§ Sağlanan Metin:

--------------------

BASINDAN YAZILAR
Soma, Ermenek, Yalvaç, Ey İrade Artık Vicdanını Aç / Şevket Tezel - MuhasebeTR

Soma, Ermenek, Yalvaç, Ey İrade Artık Vicdanını Aç / Şevket Tezel

 İki yüzlülük bünyemizi sarmış. Hep “-mış gibi” yapıyoruz, kontrol ediyormuş gibi, yönetiyormuş gibi, olay bu. Hükümet her bir iş kazasında sonuçtan hareket ederek sonucu başka bir sonuca getirip bir pansumana bağlayarak çözüm arayışında. Yani "Neden"lerle işimiz yok!

Aslında Soma olsun, Ermenek olsun, Yalvaç olsun, yaşananların tek bir tarifi var, çalışanın sahibi yok. Olaylara hükmetmesi gereken aygıtın sahipleri tüm bu yaşananlara işveren penceresinden bakıyorlar, öyle bakmak zorunda hissediyorlar. Zira aslolan istihdam ve istihdamın baş aktörü de işveren. Hükümet düzenleyici aygıtını işvereni rahatsız etmeden kullanmak istiyor. O çok kazansın ama kazanırken de alt kesimden birilerine ekmek versin ve bu şekilde aç insan sayısı azalsın istiyor.

--------------------

§ Kayıtlı veri girdileri:
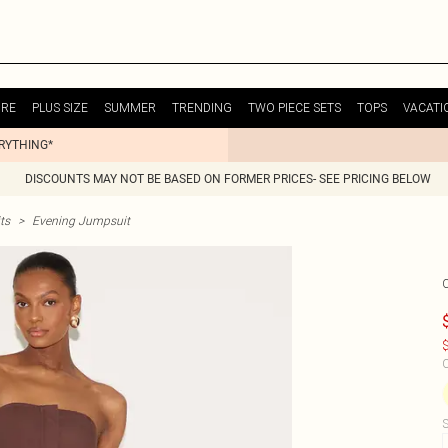
URE
PLUS SIZE
SUMMER
TRENDING
TWO PIECE SETS
TOPS
VACATI
ERYTHING*
DISCOUNTS MAY NOT BE BASED ON FORMER PRICES- SEE PRICING BELOW
ts
>
Evening Jumpsuit
$
C
S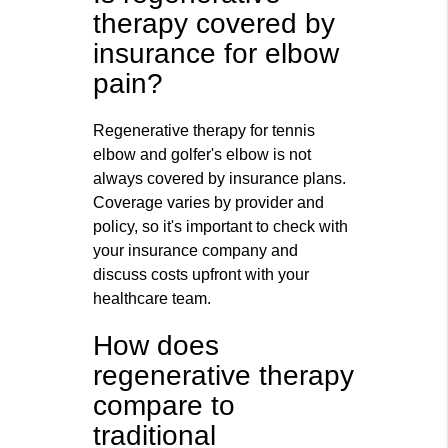
therapy covered by
insurance for elbow
pain?
Regenerative therapy for tennis
elbow and golfer's elbow is not
always covered by insurance plans.
Coverage varies by provider and
policy, so it's important to check with
your insurance company and
discuss costs upfront with your
healthcare team.
How does
regenerative therapy
compare to
traditional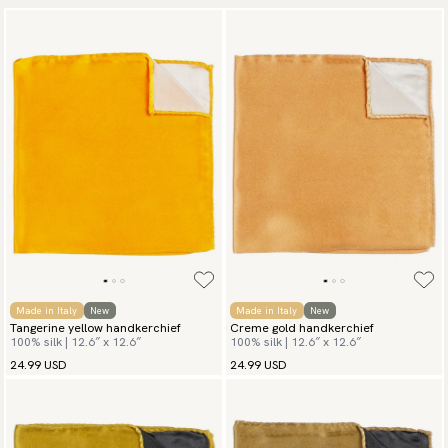
Made in Italy
New
Made in Italy
New
Tangerine yellow handkerchief
Creme gold handkerchief
100% silk | 12.6″ x 12.6″
100% silk | 12.6″ x 12.6″
24.99 USD
24.99 USD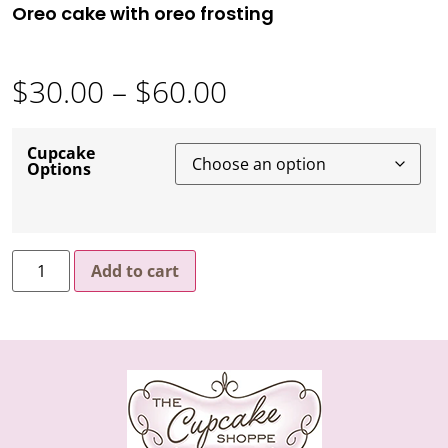
Oreo cake with oreo frosting
$
30.00
–
$
60.00
Cupcake
Options
Add to cart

--------------------

§ İş Emri 1:
Sağlanan metinde adı geçen bütün yer adlarını sıralayın.
§ İş Emri 2:
Sağlanan metnin "Aslında Soma olsun, Ermenek" ile başlayıp "sayısı azalsın istiyor." ifadesine kadar süren bölümünü kelimesi kelimesine aktarın.
Yalnızca sağlanan metne dayanın; öğeleri kullanmayın.

§ Alıştırma Yanıtı 1:
Soma, Ermenek, Yalvaç

§ Alıştırma Yanıtı 2:
Aslında Soma olsun, Ermenek olsun, Yalvaç olsun, yaşananların tek bir tarifi var, çalışanın sahibi yok. Olaylara hükmetmesi gereken aygıtın sahipleri tüm bu yaşananlara işveren penceresinden bakıyorlar, öyle bakmak zorunda hissediyorlar. Zira aslolan istihdam ve istihdamın baş aktörü de işveren. Hükümet düzenleyici aygıtını işvereni rahatsız etmeden kullanmak istiyor. O çok kazansın ama kazanırken de alt kesimden birilerine ekmek versin ve bu şekilde aç insan sayısı azalsın istiyor.